BULETINCILACAP – Atalanta secara dramatis memastikan diri lolos ke babak 16 besar Liga Champions pada Kamis dini hari WIB (26/2/2026) setelah menumbangkan Borussia Dortmund 4-1 (agregat 4-3) di New Balance Arena, Bergamo. Kemenangan fantastis ini diraih berkat penalti di menit-menit akhir injury time, sekaligus menjaga kehormatan Serie A di kancah Eropa.
Klub berjuluk La Dea tersebut menghadapi tugas berat setelah kalah 0-2 pada leg pertama di Jerman. Namun, tampil di hadapan pendukung sendiri, Atalanta langsung mengambil inisiatif dan menunjukkan semangat juang tinggi sejak peluit awal dibunyikan. Hasil ini tidak hanya mengukir sejarah bagi Atalanta, tetapi juga menjadi sorotan publik sepak bola dunia mengingat dramatisnya jalannya pertandingan.
Comeback Fantastis: Perjalanan Atalanta menuju 16 Besar
Inisiatif Atalanta langsung membuahkan hasil. Gianluca Scamacca membuka skor pada menit kelima melalui sentuhan jarak dekat, memanfaatkan umpan silang Lorenzo Bernasconi. Gol cepat ini memantik semangat tim tuan rumah untuk terus menekan. Sebelum jeda babak pertama, Davide Zappacosta berhasil menyamakan kedudukan agregat melalui gol cantik dari luar kotak penalti yang sempat berbelok arah sebelum menjebol gawang Dortmund.
Memasuki babak kedua, Mario Pasalic menambah keunggulan Atalanta menjadi 3-0 pada menit ke-57, membuat agregat menjadi 3-2 dan harapan lolos semakin nyata. Namun, Dortmund tidak menyerah. Karim Adeyemi mencetak gol balasan pada menit ke-75 melalui tembakan melengkung yang indah, kembali menyamakan agregat dan membuka peluang perpanjangan waktu.

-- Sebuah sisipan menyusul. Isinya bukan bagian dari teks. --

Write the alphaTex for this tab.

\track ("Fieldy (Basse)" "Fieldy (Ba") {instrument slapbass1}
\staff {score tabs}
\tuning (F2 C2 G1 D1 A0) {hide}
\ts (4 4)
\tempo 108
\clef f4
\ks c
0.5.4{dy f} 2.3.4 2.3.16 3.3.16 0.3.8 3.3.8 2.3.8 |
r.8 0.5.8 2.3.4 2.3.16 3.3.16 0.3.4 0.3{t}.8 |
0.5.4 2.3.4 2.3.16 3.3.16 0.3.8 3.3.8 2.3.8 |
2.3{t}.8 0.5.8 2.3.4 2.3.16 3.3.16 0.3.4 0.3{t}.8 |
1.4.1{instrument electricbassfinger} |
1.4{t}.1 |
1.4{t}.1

“Saya hanya fokus pada bola dan target. Ada tekanan besar, tapi saya percaya diri. Rasanya luar biasa bisa menjadi bagian dari sejarah klub ini, mencetak gol yang membawa kami lolos. Ini adalah kemenangan untuk seluruh tim dan pendukung.”
– Lazar Samardzic, Pencetak Gol Penalti Atalanta.
Momen Kunci dan Kontroversi di Bergamo
Pertandingan semakin memanas menjelang akhir waktu normal, dengan kedua tim saling jual beli serangan. Momen penentu terjadi pada menit kelima masa tambahan waktu. Kesalahan fatal kiper Dortmund, Gregor Kobel, membuka peluang bagi Atalanta. Dalam situasi genting tersebut, Ramy Bensebaini melakukan pelanggaran berbahaya dengan mengangkat kaki tinggi dan mengenai kepala Nikola Krstovic.
Setelah tinjauan VAR yang panjang, wasit Jose Maria Sanchez Martinez menunjuk titik putih penalti dan memberikan kartu kuning kedua untuk Bensebaini, yang berarti ia harus keluar lapangan. Lazar Samardzic yang dipercaya sebagai eksekutor, dengan tenang mengirim bola ke atap gawang dan memastikan kemenangan 4-1 bagi Atalanta, sekaligus tiket ke babak 16 besar. Keputusan ini memicu protes keras dari bangku cadangan Dortmund, bahkan bek Nico Schlotterbeck juga diganjar kartu merah dalam situasi tersebut.
Atalanta Jaga Marwah Serie A dengan Comeback Heroik
Keberhasilan Atalanta ini menjadi salah satu comeback terbesar dalam sejarah fase gugur Liga Champions, mengingatkan pada penampilan Liverpool yang membalikkan keadaan melawan Barcelona di semifinal pada 2019. Kemenangan ini juga menjaga “marwah” Serie A, setelah sebelumnya sang pemegang scudetto Napoli tersingkir di fase liga dan Inter Milan kalah dari wakil Norwegia, Bodo/Glimt.
Statistik pertandingan menunjukkan dominasi Atalanta dengan 15 tembakan ke gawang, sembilan di antaranya tepat sasaran, dan angka ekspektasi gol (xG) sebesar 2,61, jauh mengungguli Dortmund yang hanya mencatat 0,93 xG. Ini menegaskan bahwa kemenangan Atalanta bukan hanya keberuntungan, tetapi juga hasil dari permainan menyerang yang efektif dan penuh determinasi.